Task description: Reproduce the data below word for word, from its first line through the line that contains "την Καλαμαριά", including that line.

(Supplied entries begins)

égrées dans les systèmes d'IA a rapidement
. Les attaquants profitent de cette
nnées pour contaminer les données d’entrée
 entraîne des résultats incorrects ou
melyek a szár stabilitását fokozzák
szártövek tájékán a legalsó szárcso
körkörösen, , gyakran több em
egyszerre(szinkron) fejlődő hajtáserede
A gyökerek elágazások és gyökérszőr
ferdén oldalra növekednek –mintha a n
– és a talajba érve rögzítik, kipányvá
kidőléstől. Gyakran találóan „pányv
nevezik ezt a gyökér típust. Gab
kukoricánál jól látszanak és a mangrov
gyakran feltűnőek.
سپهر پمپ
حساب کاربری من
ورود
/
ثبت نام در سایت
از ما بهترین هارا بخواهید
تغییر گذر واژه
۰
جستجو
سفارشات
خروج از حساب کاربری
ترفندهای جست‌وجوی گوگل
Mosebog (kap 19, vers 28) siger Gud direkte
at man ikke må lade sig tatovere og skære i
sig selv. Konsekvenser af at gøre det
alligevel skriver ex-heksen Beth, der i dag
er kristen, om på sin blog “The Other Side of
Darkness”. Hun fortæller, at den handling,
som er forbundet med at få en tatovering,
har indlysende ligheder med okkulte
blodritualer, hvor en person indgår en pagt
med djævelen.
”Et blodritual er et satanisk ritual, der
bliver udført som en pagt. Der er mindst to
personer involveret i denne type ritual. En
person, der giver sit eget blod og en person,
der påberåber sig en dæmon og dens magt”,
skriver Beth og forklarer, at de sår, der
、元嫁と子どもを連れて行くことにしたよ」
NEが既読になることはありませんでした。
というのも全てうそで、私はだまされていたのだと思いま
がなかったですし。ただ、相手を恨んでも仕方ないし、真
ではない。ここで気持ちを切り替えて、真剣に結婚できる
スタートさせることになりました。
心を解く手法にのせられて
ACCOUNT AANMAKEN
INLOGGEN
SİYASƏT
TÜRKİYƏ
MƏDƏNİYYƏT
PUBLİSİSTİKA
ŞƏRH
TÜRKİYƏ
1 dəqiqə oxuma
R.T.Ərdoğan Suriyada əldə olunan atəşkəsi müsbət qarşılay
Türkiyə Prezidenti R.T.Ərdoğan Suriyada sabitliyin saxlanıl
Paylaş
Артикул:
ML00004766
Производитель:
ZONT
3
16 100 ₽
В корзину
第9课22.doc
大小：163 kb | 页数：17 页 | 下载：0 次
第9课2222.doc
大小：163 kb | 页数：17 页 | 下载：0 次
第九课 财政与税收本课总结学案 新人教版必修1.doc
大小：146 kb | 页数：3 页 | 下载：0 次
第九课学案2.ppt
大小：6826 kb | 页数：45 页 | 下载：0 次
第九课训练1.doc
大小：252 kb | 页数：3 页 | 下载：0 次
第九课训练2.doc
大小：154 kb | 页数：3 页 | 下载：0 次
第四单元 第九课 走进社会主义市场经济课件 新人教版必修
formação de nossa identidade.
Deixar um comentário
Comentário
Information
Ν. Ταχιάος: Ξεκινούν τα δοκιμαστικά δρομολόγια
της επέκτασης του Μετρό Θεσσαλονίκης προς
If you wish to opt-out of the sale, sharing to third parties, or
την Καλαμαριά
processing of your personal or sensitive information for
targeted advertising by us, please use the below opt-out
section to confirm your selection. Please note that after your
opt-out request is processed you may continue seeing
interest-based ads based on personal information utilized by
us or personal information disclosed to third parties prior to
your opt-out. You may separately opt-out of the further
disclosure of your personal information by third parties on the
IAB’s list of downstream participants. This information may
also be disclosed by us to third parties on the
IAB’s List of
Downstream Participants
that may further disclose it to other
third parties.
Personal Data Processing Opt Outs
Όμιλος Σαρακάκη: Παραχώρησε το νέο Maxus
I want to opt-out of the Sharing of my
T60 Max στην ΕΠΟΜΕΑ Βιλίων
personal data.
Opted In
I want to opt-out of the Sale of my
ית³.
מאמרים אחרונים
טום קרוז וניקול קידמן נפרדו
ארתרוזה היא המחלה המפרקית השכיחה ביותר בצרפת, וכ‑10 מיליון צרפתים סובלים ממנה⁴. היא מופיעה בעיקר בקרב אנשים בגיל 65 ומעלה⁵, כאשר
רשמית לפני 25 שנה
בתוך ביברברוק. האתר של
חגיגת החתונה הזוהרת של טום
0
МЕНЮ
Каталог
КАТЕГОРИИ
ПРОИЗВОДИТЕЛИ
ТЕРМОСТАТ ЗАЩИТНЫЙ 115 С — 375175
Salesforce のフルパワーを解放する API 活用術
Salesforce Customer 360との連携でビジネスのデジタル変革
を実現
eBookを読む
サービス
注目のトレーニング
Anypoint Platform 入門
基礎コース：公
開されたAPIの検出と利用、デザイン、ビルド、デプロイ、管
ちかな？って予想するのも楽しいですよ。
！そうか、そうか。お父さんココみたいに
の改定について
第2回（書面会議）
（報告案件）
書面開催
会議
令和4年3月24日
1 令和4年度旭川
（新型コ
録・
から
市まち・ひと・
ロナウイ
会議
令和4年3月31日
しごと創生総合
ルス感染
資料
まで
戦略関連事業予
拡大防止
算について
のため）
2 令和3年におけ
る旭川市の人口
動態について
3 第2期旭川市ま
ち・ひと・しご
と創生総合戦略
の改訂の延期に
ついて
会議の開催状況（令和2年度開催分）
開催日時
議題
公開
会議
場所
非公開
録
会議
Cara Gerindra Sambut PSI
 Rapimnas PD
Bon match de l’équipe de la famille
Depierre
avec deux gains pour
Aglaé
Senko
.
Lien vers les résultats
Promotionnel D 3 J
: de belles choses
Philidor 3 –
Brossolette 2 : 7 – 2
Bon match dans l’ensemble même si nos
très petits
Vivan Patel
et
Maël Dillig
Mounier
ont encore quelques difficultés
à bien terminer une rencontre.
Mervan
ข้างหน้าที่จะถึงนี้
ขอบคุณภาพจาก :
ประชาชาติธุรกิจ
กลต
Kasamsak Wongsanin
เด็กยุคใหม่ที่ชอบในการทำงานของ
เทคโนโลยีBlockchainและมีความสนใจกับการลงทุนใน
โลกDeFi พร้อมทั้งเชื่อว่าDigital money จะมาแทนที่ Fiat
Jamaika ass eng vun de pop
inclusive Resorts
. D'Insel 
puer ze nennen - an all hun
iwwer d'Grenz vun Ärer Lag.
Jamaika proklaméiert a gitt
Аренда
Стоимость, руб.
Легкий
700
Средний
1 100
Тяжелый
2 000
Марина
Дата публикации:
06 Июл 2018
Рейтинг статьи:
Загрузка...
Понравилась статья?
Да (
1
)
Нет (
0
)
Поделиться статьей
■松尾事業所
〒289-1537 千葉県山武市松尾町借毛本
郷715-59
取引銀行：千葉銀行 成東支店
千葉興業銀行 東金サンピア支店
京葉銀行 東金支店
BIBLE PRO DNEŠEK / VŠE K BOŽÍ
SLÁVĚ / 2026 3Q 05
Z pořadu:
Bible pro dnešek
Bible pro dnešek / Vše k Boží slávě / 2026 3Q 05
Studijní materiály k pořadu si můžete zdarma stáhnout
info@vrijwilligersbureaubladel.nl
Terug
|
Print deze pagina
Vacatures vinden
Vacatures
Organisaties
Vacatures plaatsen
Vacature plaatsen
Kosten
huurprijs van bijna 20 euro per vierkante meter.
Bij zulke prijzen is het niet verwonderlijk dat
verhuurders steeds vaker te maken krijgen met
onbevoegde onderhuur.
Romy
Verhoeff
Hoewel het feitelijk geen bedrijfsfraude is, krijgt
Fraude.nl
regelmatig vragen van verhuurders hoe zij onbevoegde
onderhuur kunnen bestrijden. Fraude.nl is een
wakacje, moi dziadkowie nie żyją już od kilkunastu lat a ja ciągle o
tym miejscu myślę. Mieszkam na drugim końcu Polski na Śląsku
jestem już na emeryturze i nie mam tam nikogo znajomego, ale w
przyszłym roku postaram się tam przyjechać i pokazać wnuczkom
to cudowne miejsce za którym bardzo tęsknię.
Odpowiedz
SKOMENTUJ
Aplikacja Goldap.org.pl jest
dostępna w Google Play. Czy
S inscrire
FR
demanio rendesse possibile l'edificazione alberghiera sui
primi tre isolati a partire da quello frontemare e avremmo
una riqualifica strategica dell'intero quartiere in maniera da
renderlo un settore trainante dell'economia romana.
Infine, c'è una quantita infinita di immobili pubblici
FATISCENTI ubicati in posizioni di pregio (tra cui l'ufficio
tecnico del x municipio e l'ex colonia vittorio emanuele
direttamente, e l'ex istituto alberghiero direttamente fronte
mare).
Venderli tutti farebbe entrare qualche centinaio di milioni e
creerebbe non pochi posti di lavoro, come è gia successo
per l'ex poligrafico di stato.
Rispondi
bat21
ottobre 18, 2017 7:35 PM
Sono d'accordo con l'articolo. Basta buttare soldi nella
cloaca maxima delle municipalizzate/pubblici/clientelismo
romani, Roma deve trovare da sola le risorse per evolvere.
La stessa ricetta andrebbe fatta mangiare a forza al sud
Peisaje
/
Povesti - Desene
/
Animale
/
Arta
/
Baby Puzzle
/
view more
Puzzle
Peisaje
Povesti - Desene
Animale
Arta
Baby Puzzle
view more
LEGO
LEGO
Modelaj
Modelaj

(Supplied entries ends)

Response:
égrées dans les systèmes d'IA a rapidement
. Les attaquants profitent de cette
nnées pour contaminer les données d’entrée
 entraîne des résultats incorrects ou
melyek a szár stabilitását fokozzák
szártövek tájékán a legalsó szárcso
körkörösen, , gyakran több em
egyszerre(szinkron) fejlődő hajtáserede
A gyökerek elágazások és gyökérszőr
ferdén oldalra növekednek –mintha a n
– és a talajba érve rögzítik, kipányvá
kidőléstől. Gyakran találóan „pányv
nevezik ezt a gyökér típust. Gab
kukoricánál jól látszanak és a mangrov
gyakran feltűnőek.
سپهر پمپ
حساب کاربری من
ورود
/
ثبت نام در سایت
از ما بهترین هارا بخواهید
تغییر گذر واژه
۰
جستجو
سفارشات
خروج از حساب کاربری
ترفندهای جست‌وجوی گوگل
Mosebog (kap 19, vers 28) siger Gud direkte
at man ikke må lade sig tatovere og skære i
sig selv. Konsekvenser af at gøre det
alligevel skriver ex-heksen Beth, der i dag
er kristen, om på sin blog “The Other Side of
Darkness”. Hun fortæller, at den handling,
som er forbundet med at få en tatovering,
har indlysende ligheder med okkulte
blodritualer, hvor en person indgår en pagt
med djævelen.
”Et blodritual er et satanisk ritual, der
bliver udført som en pagt. Der er mindst to
personer involveret i denne type ritual. En
person, der giver sit eget blod og en person,
der påberåber sig en dæmon og dens magt”,
skriver Beth og forklarer, at de sår, der
、元嫁と子どもを連れて行くことにしたよ」
NEが既読になることはありませんでした。
というのも全てうそで、私はだまされていたのだと思いま
がなかったですし。ただ、相手を恨んでも仕方ないし、真
ではない。ここで気持ちを切り替えて、真剣に結婚できる
スタートさせることになりました。
心を解く手法にのせられて
ACCOUNT AANMAKEN
INLOGGEN
SİYASƏT
TÜRKİYƏ
MƏDƏNİYYƏT
PUBLİSİSTİKA
ŞƏRH
TÜRKİYƏ
1 dəqiqə oxuma
R.T.Ərdoğan Suriyada əldə olunan atəşkəsi müsbət qarşılay
Türkiyə Prezidenti R.T.Ərdoğan Suriyada sabitliyin saxlanıl
Paylaş
Артикул:
ML00004766
Производитель:
ZONT
3
16 100 ₽
В корзину
第9课22.doc
大小：163 kb | 页数：17 页 | 下载：0 次
第9课2222.doc
大小：163 kb | 页数：17 页 | 下载：0 次
第九课 财政与税收本课总结学案 新人教版必修1.doc
大小：146 kb | 页数：3 页 | 下载：0 次
第九课学案2.ppt
大小：6826 kb | 页数：45 页 | 下载：0 次
第九课训练1.doc
大小：252 kb | 页数：3 页 | 下载：0 次
第九课训练2.doc
大小：154 kb | 页数：3 页 | 下载：0 次
第四单元 第九课 走进社会主义市场经济课件 新人教版必修
formação de nossa identidade.
Deixar um comentário
Comentário
Information
Ν. Ταχιάος: Ξεκινούν τα δοκιμαστικά δρομολόγια
της επέκτασης του Μετρό Θεσσαλονίκης προς
If you wish to opt-out of the sale, sharing to third parties, or
την Καλαμαριά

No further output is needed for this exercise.